## [Extracted page text data]
=== Section Start ===

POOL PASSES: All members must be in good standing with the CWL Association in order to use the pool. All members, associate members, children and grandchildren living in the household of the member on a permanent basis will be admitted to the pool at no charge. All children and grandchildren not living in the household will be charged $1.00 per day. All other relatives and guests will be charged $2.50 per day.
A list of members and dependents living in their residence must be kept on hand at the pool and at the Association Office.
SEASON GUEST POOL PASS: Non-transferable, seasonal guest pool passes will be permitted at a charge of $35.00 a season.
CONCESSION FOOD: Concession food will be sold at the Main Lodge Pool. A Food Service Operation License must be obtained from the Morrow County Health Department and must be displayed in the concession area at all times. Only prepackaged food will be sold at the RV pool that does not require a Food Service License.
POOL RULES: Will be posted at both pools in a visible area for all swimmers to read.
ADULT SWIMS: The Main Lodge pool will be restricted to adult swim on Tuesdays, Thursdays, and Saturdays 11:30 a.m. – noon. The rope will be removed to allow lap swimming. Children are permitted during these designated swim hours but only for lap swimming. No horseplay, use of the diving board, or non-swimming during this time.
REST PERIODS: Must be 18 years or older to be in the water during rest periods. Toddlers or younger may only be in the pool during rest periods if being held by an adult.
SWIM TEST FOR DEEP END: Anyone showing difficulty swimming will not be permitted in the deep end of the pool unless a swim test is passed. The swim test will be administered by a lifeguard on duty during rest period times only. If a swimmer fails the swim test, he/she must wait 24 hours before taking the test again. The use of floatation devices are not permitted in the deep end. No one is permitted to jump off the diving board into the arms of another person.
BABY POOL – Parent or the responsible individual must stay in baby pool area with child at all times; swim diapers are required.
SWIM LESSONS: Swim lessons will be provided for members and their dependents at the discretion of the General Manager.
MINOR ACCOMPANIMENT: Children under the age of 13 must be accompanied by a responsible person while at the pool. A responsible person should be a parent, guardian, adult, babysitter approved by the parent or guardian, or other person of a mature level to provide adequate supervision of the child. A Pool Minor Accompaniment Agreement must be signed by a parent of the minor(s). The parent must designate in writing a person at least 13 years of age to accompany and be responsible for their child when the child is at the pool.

=== Section End ===

Looking at the data above, state how many of its lines contain the word "dependents", and give nothing but that number.

2